寧郃凌晨在天上飛了五個小時,回來又跟季慄鬧了一陣,難免感到疲憊,眼下摟著她,很快就睡著了。
他睡得很沉,眼前一片黑又一片白,恍惚間聽見喧鬧的聲音像從水下鑽出來,一瞬間由模糊變清晰,吵得他頭疼。
寧郃知道,他是在做夢。
夢裡他成了旁觀者,面前的電腦螢幕彈出無數條帶著惡意的評論和彈幕,人身攻擊、造黃謠、p鬼圖,彈窗密密麻麻地擠成一團想要衝出螢幕,把人淹沒。
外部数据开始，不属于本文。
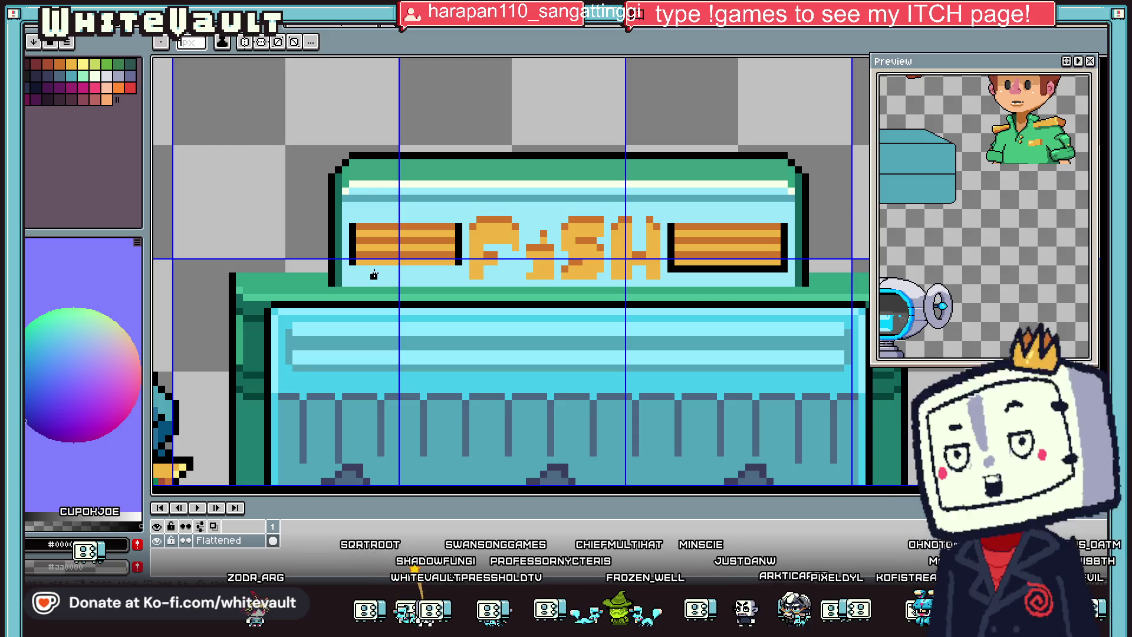
{"action": "left_click_drag", "start_coordinate": [356, 268], "coordinate": [459, 269]}
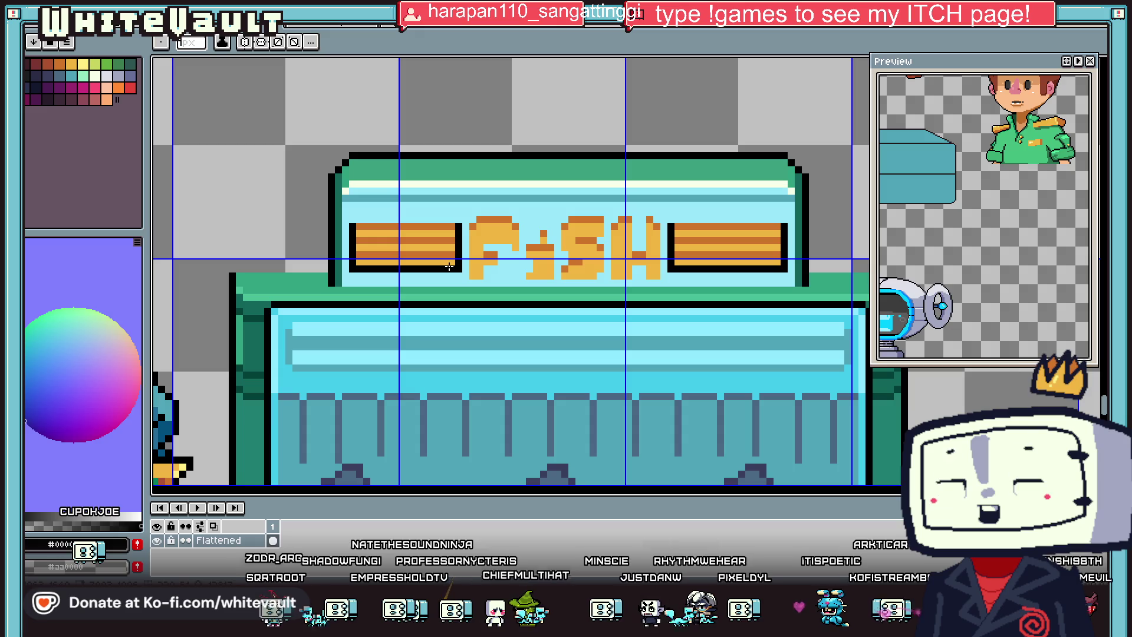
Step: Outline the F's edges, corners and notch in black
{"action": "scroll", "coordinate": [472, 219], "scroll_direction": "up", "scroll_amount": 2}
寧郃喘不上氣了,轉身想逃卻突然被一大群人圍住,他們一致地伸手指向他,不斷縮小空隙,操著各種口音唸唸有詞。
反反覆覆說的都是她不孝、不乖、不懂事。
他終於聽清了,“她”指的是季慄。
寧郃猛地睜開眼,坐起身,心神不寧地喘著粗氣,視野裡只剩了黑,耳邊響起嗡嗡的耳鳴。
他看了一圈才發現季慄不見了,急忙翻身下床,光著腳兩三步夠到臥室門的把手。
剛開啟一條縫,客廳的燈光照進來,寧郃眯著眼適應光線,冷不丁聽見了外面的爭吵聲——
蘇青燕的語氣不太好:“栗子,你的賬號先由我保管,最近別登,算了,我給你買個新手機用。”
季慄嘆息:“沒必要吧。”
蘇青燕鞭炮似的一下子就炸了,大聲叫嚷:“甚麼沒必要?栗子你被開盒了知不知道!網上那群神經病到處在傳你的個人資訊。”
杯子被誰狠狠砸在地板上,玻璃碎裂的聲音刺耳,打斷了蘇青燕的話。